2.2 Training Data Scope
The primary function of the module is to process query features and manage large-scale memory. Consequently, its training should be conducted on general data to enhance its ability to discern and handle memory that stores diverse types of knowledge. In contrast, the convertor-based direct memory querying strategy does not require such training.
- Clarification of Contributions
3.1 Convertor's Role
The Convertor is not the core innovation of this paper; it is solely used for feature-space bridging. As shown in above table, even when trained exclusively on a specific dataset, the Convertor successfully performs feature transformation and retains generality. Therefore, direct end-to-end training of convertors during memory writing is a convenient and efficient choice.
3.2 Key contributions
Our key contributions are:
- The introduction of a novel, lightweight, and user-friendly memory architecture that is configurable and can be shared across different models. This represents a pioneering attempt at a new memory architecture and constitutes the main contribution of our work.
- Decoupled CPU-RAM design, eliminating architectural entanglement in prior works.
These contributions have been explicitly stated in the Paragraph 2 and Contributions list in Introduction.
- Classification on baselines
As stated above, our objective is to improve current memory architecture, thereby increasing capabilities in Scalability, Reusability and Configurability.
To demonstrate its effectiveness, we have deliberately selected existing popular memory-augmented approaches as baselines, including WISE (NeurIPS 2024), MemoryLLM (ICML 2024, See Table 9), GRACE (NeurIPS 2023) and IKE (EMNLP 2023).
These baselines were chosen because:
- They represent current best practices in memory augmentation.
- Enable direct comparison of architectural innovations.
- Were evaluated under identical protocols.
References
[1] Meng et al. (2022). Locating and Editing Factual Associations in GPT. In NeurIPS
[2] Jeremy et al. (2018). Universal Language Model Fine-tuning for Text Classification. In ACL
[3] Bengio el al. (2013). Representation Learning: A Review and New Perspectives. IEEE Transactions on Pattern Analysis and Machine Intelligence, 35(8)
[4] Arora el al. (2019). A Theory of Representation Learning in Neural Networks. In ICML
This paper proposes a novel memory augmentation framework for LLMs that treats memory as a peripheral module, inspired by RAM-CPU architecture, to enable efficient long-term knowledge updates. Using Kolmogorov-Arnold Networks (KAN) for smooth memory transitions and dynamic read/write operations, the system enhances model predictions without degrading performance. Experiments show strong results in knowledge editing and long-context question answering.
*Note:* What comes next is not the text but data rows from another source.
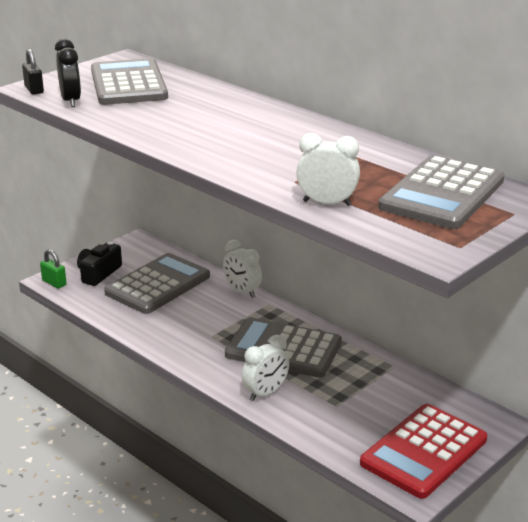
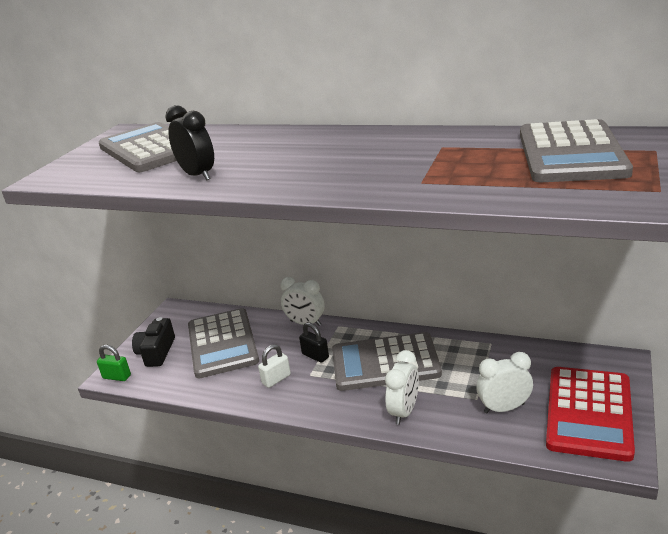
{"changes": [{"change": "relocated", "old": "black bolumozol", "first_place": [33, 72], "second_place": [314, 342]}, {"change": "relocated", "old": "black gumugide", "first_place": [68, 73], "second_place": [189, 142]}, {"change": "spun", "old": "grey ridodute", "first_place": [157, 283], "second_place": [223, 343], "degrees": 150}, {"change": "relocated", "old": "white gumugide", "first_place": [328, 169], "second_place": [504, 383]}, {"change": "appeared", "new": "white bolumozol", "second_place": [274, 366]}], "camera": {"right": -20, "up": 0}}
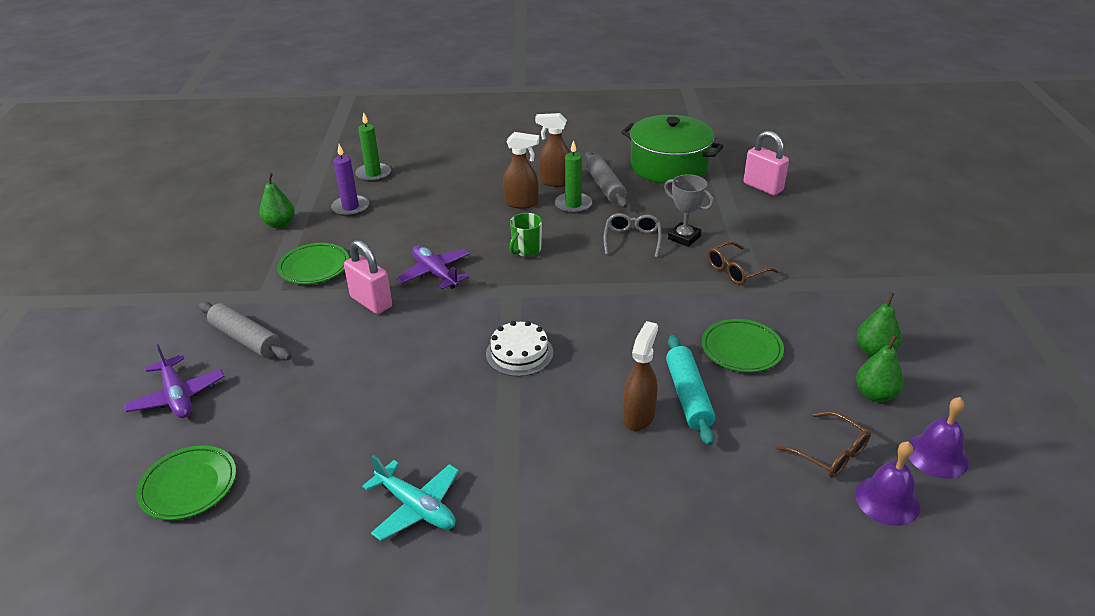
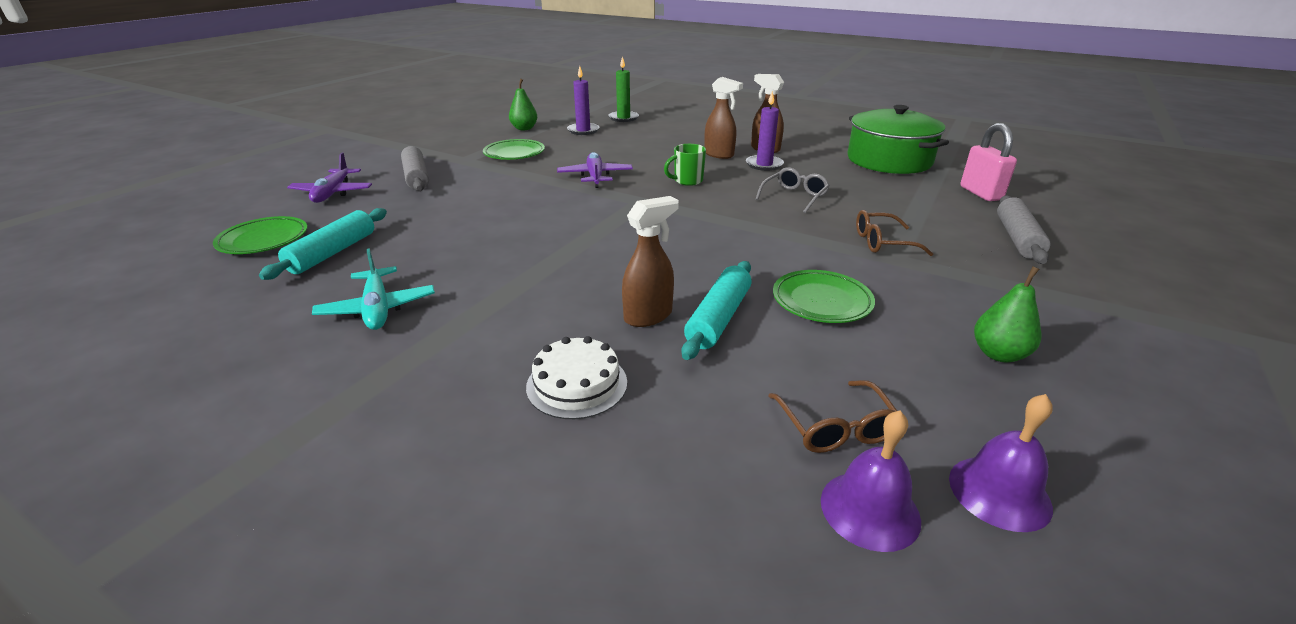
{"changes": [{"change": "missing", "old": "pink bolumozol", "first_place": [368, 277]}, {"change": "relocated", "old": "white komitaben", "first_place": [519, 349], "second_place": [576, 377]}, {"change": "colour", "old": "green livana", "new": "purple livana", "first_place": [573, 177], "second_place": [765, 131]}, {"change": "relocated", "old": "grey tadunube", "first_place": [606, 179], "second_place": [1024, 229]}, {"change": "missing", "old": "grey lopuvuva", "first_place": [689, 210]}, {"change": "missing", "old": "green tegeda", "first_place": [880, 368]}, {"change": "appeared", "new": "turquoise tadunube", "second_place": [323, 244]}], "camera": {"right": 30, "up": -5}}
The paper was reviewed by four experts with final decisions of two Accepts, one Weak Accept and one Weak Reject. All reviewers appreciated the premise of the work, especially its motivation by RAM to use a peripheral memory with contemporary deep learning models, as well as its strong results and comprehensive analysis. There were initial concerns around the motivation for KANs (R#gZ6v, R#TWi2), comparison with RAG (R#UVbc, R#TWi2), need for discussion of limitations and failure cases (R#UVbc, R#TWi2), and some clarification questions (R#Eb4F). The authors' responses addressed most concerns, and R#gZ6v increased their score considering the authors' clarifications on the generality of their method. While there is one reviewer with a borderline negative view, their concerns were more around clarifications which are largely addressed in the rebuttal. Given these considerations, the paper is recommended for acceptance. The authors are however recommended to integrate their rebuttal responses in the final version.